Even if Twitter shows that it did not violate the merger agreement, a chancellor in the Delaware court may still allow Mr. Musk to pay damages and walk away, as in the case of Apollo Global Management’s deal combining the chemical companies Huntsman and Hexion in 2008. (The lawsuits concluded in a broken deal and a $1 billion settlement.)
Forcing an acquirer to buy a company is a complicated process to oversee, and a chancellor may not want to order a buyer to do something that he ultimately does not follow through on, a risk that is particularly acute in this deal, given Mr. Musk’s habit of flouting legal confines.
“The worst-case scenario for the court is that it makes an order and that he doesn’t comply, and they have to figure out what to do about it,” said Morgan Ricks, a professor at Vanderbilt Law School.
While Mr. Musk typically relies on a small circle of confidants to run his businesses, which include the rocket maker SpaceX, he has brought in a larger legal team to supervise the Twitter acquisition. In addition to his personal lawyer, Alex Spiro, he tapped attorneys from Skadden, Arps, Slate, Meagher & Flom.
Skadden is a go-to corporate law firm, with ample experience arguing cases in front of the Delaware court, including LVMH’s attempt to break off its acquisition of Tiffany.
On its side, Twitter has deployed lawyers from two firms, Wilson Sonsini Goodrich & Rosati and Simpson Thacher & Bartlett, to manage the deal. Wilson Sonsini is Twitter’s longtime legal counsel, which built its reputation on deals in venture capital and technology. Simpson Thatcher is a New York-based law firm with more experience in general corporate mergers and acquisitions.
If Twitter renegotiates its acquisition price or accepts a breakup, it will probably face more legal problems. Shareholders would sue over either scenario, adding to several shareholder lawsuits Twitter is already facing over the acquisition. In April, financial analysts called Mr. Musk’s price a lowball offer, and Twitter shareholders could balk if the company agrees to further reduce its acquisition price.
A breakup could also bring added legal scrutiny to Mr. Musk. The Securities and Exchange Commission revealed in May that it was examining Mr. Musk’s purchases of Twitter stock and whether he properly disclosed his stake and his intentions for the social media company. In 2018, the regulator secured a $40 million settlement from Mr. Musk and Tesla over charges that his tweet falsely claiming he had secured funding to take Tesla private amounted to securities fraud.

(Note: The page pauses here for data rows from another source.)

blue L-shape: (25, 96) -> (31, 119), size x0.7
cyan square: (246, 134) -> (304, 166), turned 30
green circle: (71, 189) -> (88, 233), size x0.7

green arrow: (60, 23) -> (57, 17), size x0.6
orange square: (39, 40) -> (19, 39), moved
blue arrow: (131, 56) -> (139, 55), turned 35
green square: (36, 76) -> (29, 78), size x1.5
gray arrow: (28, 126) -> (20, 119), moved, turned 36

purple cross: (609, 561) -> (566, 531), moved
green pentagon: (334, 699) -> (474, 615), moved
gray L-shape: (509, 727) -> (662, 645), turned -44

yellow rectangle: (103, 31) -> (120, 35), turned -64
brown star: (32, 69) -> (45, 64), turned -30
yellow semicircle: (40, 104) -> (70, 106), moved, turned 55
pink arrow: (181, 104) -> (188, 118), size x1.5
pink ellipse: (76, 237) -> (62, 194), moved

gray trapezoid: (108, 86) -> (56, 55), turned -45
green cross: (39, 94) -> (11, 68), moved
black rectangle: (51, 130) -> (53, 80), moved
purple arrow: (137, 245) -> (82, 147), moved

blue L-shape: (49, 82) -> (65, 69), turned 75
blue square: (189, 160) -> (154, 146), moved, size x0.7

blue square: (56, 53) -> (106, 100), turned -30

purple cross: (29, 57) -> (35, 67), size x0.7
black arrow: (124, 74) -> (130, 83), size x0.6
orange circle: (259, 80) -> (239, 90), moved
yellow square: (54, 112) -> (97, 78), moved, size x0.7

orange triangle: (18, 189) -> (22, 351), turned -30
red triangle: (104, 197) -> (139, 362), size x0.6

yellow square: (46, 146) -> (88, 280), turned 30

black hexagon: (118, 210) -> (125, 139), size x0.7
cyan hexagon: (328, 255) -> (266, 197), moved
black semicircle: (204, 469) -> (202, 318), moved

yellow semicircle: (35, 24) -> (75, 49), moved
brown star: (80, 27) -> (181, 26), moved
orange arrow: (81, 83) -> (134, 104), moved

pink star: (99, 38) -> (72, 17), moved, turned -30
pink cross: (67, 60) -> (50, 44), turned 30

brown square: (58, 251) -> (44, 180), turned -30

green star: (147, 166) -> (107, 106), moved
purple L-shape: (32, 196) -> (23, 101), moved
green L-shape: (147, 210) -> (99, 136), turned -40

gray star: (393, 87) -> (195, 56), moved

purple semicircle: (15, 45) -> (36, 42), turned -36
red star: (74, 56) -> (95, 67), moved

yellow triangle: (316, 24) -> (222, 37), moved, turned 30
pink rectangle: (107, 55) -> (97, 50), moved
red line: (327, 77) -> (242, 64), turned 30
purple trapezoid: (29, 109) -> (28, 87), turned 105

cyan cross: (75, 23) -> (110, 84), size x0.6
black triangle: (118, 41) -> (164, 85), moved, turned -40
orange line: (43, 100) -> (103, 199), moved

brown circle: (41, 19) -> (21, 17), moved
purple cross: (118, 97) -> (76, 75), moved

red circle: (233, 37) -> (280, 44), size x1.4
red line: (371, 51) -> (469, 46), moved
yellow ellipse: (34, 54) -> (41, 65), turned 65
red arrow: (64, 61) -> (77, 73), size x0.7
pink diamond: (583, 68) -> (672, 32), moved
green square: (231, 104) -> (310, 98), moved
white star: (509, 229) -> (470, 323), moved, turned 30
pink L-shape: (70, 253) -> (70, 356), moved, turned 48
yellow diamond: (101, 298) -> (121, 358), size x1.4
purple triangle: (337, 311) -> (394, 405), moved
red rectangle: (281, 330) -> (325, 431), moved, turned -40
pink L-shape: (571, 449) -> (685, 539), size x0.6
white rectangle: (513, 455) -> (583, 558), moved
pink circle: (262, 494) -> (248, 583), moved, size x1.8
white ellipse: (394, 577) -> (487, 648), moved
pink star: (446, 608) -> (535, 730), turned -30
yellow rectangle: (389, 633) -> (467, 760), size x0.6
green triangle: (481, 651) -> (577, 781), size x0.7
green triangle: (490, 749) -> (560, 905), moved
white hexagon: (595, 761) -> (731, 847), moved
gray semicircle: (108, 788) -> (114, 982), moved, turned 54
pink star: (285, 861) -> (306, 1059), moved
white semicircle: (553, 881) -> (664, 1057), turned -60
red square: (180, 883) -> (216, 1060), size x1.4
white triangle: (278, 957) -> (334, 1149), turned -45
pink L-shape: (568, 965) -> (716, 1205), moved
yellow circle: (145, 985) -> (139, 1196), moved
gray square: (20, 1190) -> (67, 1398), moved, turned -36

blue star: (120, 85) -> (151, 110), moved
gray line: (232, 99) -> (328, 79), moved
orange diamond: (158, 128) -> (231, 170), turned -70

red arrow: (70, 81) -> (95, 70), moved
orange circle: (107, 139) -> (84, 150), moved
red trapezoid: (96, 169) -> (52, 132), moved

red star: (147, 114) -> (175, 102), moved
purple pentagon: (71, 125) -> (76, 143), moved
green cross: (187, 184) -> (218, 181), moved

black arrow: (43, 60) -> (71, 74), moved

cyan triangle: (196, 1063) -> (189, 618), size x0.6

“At the end of the day, a merger agreement is just a piece of paper. And a piece of paper can give you a lawsuit if your buyer gets cold feet,” said Ronald Barusch, a retired mergers and acquisitions lawyer who worked for Skadden Arps before it represented Mr. Musk. “A lawsuit doesn’t give you a deal. It generally gives you a protracted headache. And a damaged company.”